Before beginning the project, I hypothesized the larger the airport ‘size’ the more delays would occur.
The qualitative approach.
The first visualization, a map, takes a qualitative approach, and aims to do two things. First, it geographically display’s the latitude and longitude of the 29 airports with varying radii and fills as circles. The radii of each circle is calculated using a log scale of the size* of the airport. The opaque color of the circle is calculated using a linear gradient of percent air traffic delayed: blue symbolizes a lower amount of delayed flights, while red symbolizes a higher amount of delayed flights. I specified a few notable airports on the map for user reference.
Analyzing this qualitative, geographic approach, it did not provide me with a substantial proof that provided the cause of delays. However, it did show me that the major coastal airport hubs spawn significant delays (SFO, JFK, EWR, LGA), while the interior of the US did not have nearly as many flight delays. Maybe it has to do with metro hubs? Let’s continue analyzing a more quantitative approach.
*Size is defined as the total number of departing/arriving flights. There is a very loose correlation between area of airport and flights serviced.
The quantitative approach.
Since the qualitative map didn’t produce clear results, lets get numerical. The second visualization consists of two bar graphs. On the left, it shows the breakdown by cause of delay (i.e. National Aviation System, Security, Weather, Late Aircraft, Carrier) by each year of the dataset. As you can see, it looks like the breakdowns stayed roughly consistent throughout the years, peaking in 2007, and bottoming out in 2012. No one exact cause of delays has been increasing over the years…hmmm.
Maybe my perceptions on the amount of delays could be biased? Maybe the airports I fly out of are prone to delays (primarily PHL, ORD, and SFO)? The second bar graph on the right shows each airport in the dataset, and displays the total time for each cause of delay (in days), throughout the timeframe of data. From this visualization, you can see that Chicago (ORD), and Atlanta (ATL), had the vast majority of delays. The cause of this is most likely because they service the largest amount of connecting flights - ORD serves East-West travel, and ATL servicing the major east coast North-South travel.

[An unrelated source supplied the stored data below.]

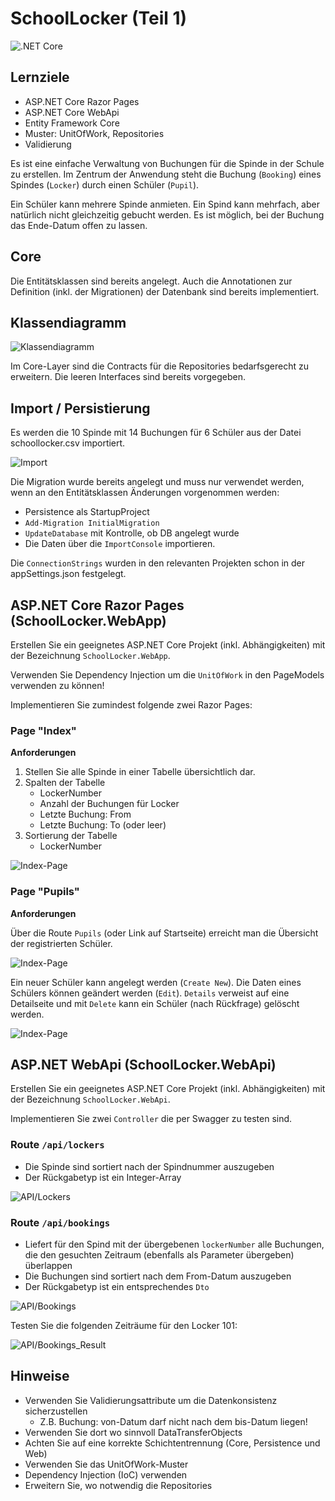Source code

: # SchoolLocker (Teil 1)

![.NET Core](https://github.com/jfuerlinger/csharp_samples_razorpages_schoollocker-part1-template/workflows/.NET%20Core/badge.svg)

## Lernziele

* ASP.NET Core Razor Pages
* ASP.NET Core WebApi
* Entity Framework Core
* Muster: UnitOfWork, Repositories
* Validierung

Es ist eine einfache Verwaltung von Buchungen für die Spinde in der Schule zu erstellen. Im Zentrum der Anwendung steht die Buchung (`Booking`) eines Spindes (`Locker`) durch einen Schüler (`Pupil`).

Ein Schüler kann mehrere Spinde anmieten. Ein Spind kann mehrfach, aber natürlich nicht gleichzeitig gebucht werden. Es ist möglich, bei der Buchung das Ende-Datum offen zu lassen.

## Core

Die Entitätsklassen sind bereits angelegt. Auch die Annotationen zur Definition (inkl. der Migrationen) der Datenbank sind bereits implementiert.

## Klassendiagramm

![Klassendiagramm](./images/00_classdiagram.png)

Im Core-Layer sind die Contracts für die Repositories bedarfsgerecht zu erweitern. Die leeren Interfaces sind bereits vorgegeben.

## Import / Persistierung

Es werden die 10 Spinde mit 14 Buchungen für 6 Schüler aus der Datei schoollocker.csv importiert.

![Import](./images/01_importconsole.png)

Die Migration wurde bereits angelegt und muss nur verwendet werden, wenn an den Entitätsklassen Änderungen vorgenommen werden:

* Persistence als StartupProject
* `Add-Migration InitialMigration`
* `UpdateDatabase` mit Kontrolle, ob DB angelegt wurde
* Die Daten über die `ImportConsole` importieren.

Die `ConnectionStrings` wurden in den relevanten Projekten schon in der appSettings.json festgelegt.


## ASP.NET Core Razor Pages (SchoolLocker.WebApp)

Erstellen Sie ein geeignetes ASP.NET Core Projekt (inkl. Abhängigkeiten) mit der Bezeichnung `SchoolLocker.WebApp`.

Verwenden Sie Dependency Injection um die `UnitOfWork` in den PageModels verwenden zu können!

Implementieren Sie zumindest folgende zwei Razor Pages:

### Page "Index"

**Anforderungen**

1. Stellen Sie alle Spinde in einer Tabelle übersichtlich dar.
2. Spalten der Tabelle
   * LockerNumber
   * Anzahl der Buchungen für Locker
   * Letzte Buchung: From
   * Letzte Buchung: To (oder leer)
3. Sortierung der Tabelle
   * LockerNumber

![Index-Page](images/02_page_index.png)


### Page "Pupils"

**Anforderungen**

Über die Route `Pupils` (oder Link auf Startseite) erreicht man die Übersicht der registrierten Schüler.

![Index-Page](images/03_page_pupils.png)

Ein neuer Schüler kann angelegt werden (`Create New`). Die Daten eines Schülers können geändert werden (`Edit`). `Details` verweist auf eine Detailseite und mit `Delete` kann ein Schüler (nach Rückfrage) gelöscht werden.

![Index-Page](images/04_pupil_crud.png)


## ASP.NET WebApi (SchoolLocker.WebApi)


Erstellen Sie ein geeignetes ASP.NET Core Projekt (inkl. Abhängigkeiten) mit der Bezeichnung `SchoolLocker.WebApi`.

Implementieren Sie zwei `Controller` die per Swagger zu testen sind.

### Route `/api/lockers`

* Die Spinde sind sortiert nach der Spindnummer auszugeben
* Der Rückgabetyp ist ein Integer-Array

![API/Lockers](images/05_api_lockers.png)

### Route `/api/bookings`

* Liefert für den Spind mit der übergebenen `lockerNumber` alle Buchungen, die den gesuchten Zeitraum (ebenfalls als Parameter übergeben) überlappen
* Die Buchungen sind sortiert nach dem From-Datum auszugeben
* Der Rückgabetyp ist ein entsprechendes `Dto`

![API/Bookings](images/06_api_bookings.png)

Testen Sie die folgenden Zeiträume für den Locker 101:

![API/Bookings_Result](images/07_api_bookings_result.png)


## Hinweise
* Verwenden Sie Validierungsattribute um die Datenkonsistenz sicherzustellen
   * Z.B. Buchung: von-Datum darf nicht nach dem bis-Datum liegen!
* Verwenden Sie dort wo sinnvoll DataTransferObjects
* Achten Sie auf eine korrekte Schichtentrennung (Core, Persistence und Web)
* Verwenden Sie das UnitOfWork-Muster
* Dependency Injection (IoC) verwenden
* Erweitern Sie, wo notwendig die Repositories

So what's causing the delays?
Now, looking at the results as a whole, could I arrive at a solid conclusion that shows the primary cause of delays? Well, not really...but I could still extract some useful information. For example from the qualitative approach it showed me the coastal metro hubs produced many more delays. While the quantitate approach showed me there is no cause of delays has been a major factor, yet airports with more connecting flights create more delays.